List every line in the entries that contains the word "Start".

* * * *

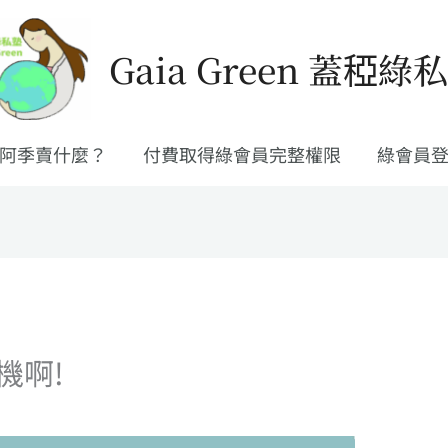
Gaia Green 蓋稏綠
阿季賣什麼？
付費取得綠會員完整權限
綠會員
機啊!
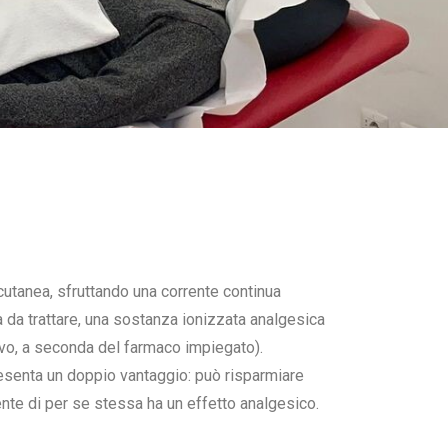
scutanea, sfruttando una corrente continua
 da trattare, una sostanza ionizzata analgesica
tivo, a seconda del farmaco impiegato).
presenta un doppio vantaggio: può risparmiare
ente di per se stessa ha un effetto analgesico.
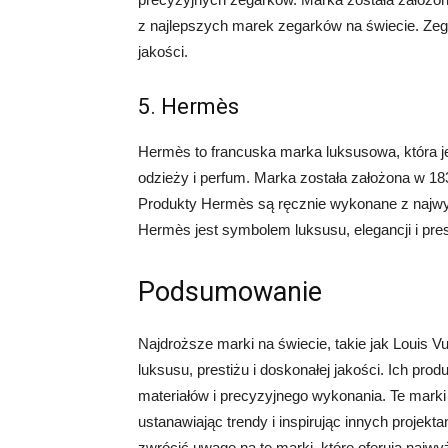
z najlepszych marek zegarków na świecie. Zega
jakości.
5. Hermès
Hermès to francuska marka luksusowa, która je
odzieży i perfum. Marka została założona w 1
Produkty Hermès są ręcznie wykonane z najwyżs
Hermès jest symbolem luksusu, elegancji i pres
Podsumowanie
Najdroższe marki na świecie, takie jak Louis V
luksusu, prestiżu i doskonałej jakości. Ich pro
materiałów i precyzyjnego wykonania. Te mark
ustanawiając trendy i inspirując innych projek
zwrócić uwagę na te marki, które oferują najwyż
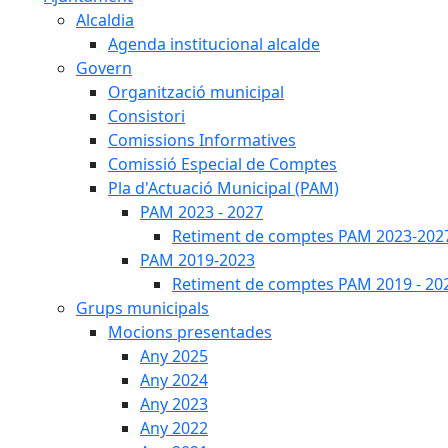
Alcaldia
Agenda institucional alcalde
Govern
Organització municipal
Consistori
Comissions Informatives
Comissió Especial de Comptes
Pla d'Actuació Municipal (PAM)
PAM 2023 - 2027
Retiment de comptes PAM 2023-202
PAM 2019-2023
Retiment de comptes PAM 2019 - 20
Grups municipals
Mocions presentades
Any 2025
Any 2024
Any 2023
Any 2022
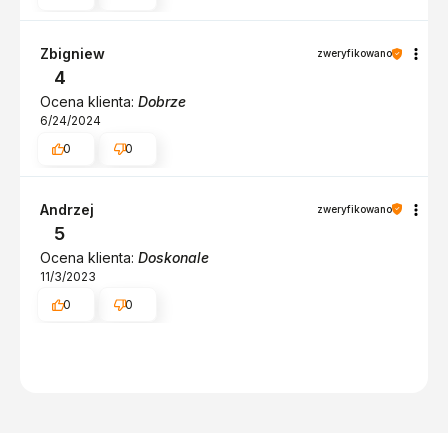
Zbigniew
zweryfikowano
4
Ocena klienta:
Dobrze
6/24/2024
0
0
Andrzej
zweryfikowano
5
Ocena klienta:
Doskonale
11/3/2023
0
0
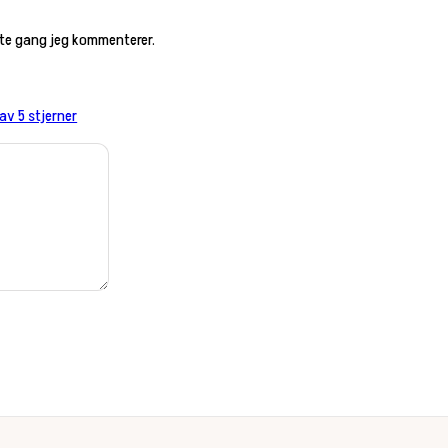
este gang jeg kommenterer.
 av 5 stjerner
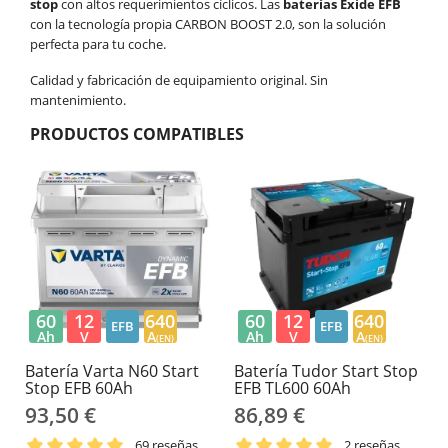
stop
con altos requerimientos cíclicos. Las
baterías Exide EFB
con la tecnología propia CARBON BOOST 2.0, son la solución
perfecta para tu coche.
Calidad y fabricación de equipamiento original. Sin
mantenimiento.
PRODUCTOS COMPATIBLES
60
12
640
60
12
640
EFB
EFB
Ah
V
A
Ah
V
A
(EN)
(EN)
Batería Varta N60 Start
Batería Tudor Start Stop
Stop EFB 60Ah
EFB TL600 60Ah
93,50 €
86,89 €
69 reseñas
2 reseñas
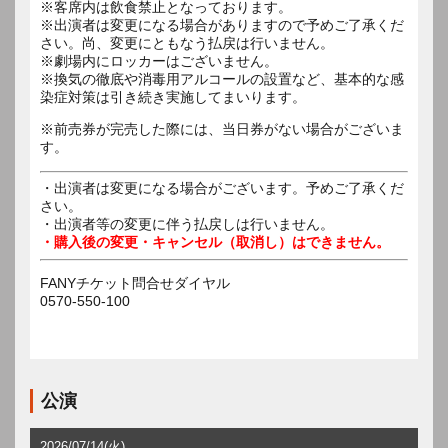
※客席内は飲食禁止となっております。
※出演者は変更になる場合がありますので予めご了承くだ
さい。尚、変更にともなう払戻は行いません。
※劇場内にロッカーはございません。
※換気の徹底や消毒用アルコールの設置など、基本的な感
染症対策は引き続き実施してまいります。
※前売券が完売した際には、当日券がない場合がございま
す。
・出演者は変更になる場合がございます。予めご了承くだ
さい。
・出演者等の変更に伴う払戻しは行いません。
・購入後の変更・キャンセル（取消し）はできません。
FANYチケット問合せダイヤル
0570-550-100
公演
2026/07/14(火)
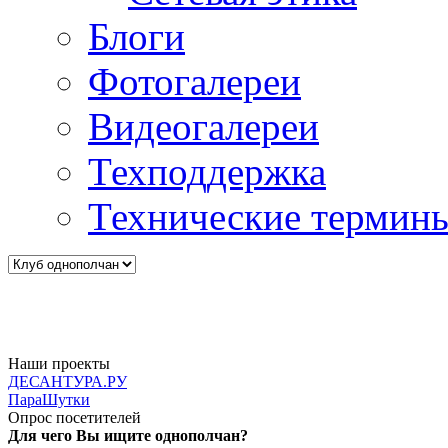
Блоги
Фотогалереи
Видеогалереи
Техподдержка
Технические термин
Наши проекты
ДЕСАНТУРА.РУ
ПараШутки
Опрос посетителей
Для чего Вы ищите однополчан?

* * * *

Written response:
Batería Varta N60 Start
Batería Tudor Start Stop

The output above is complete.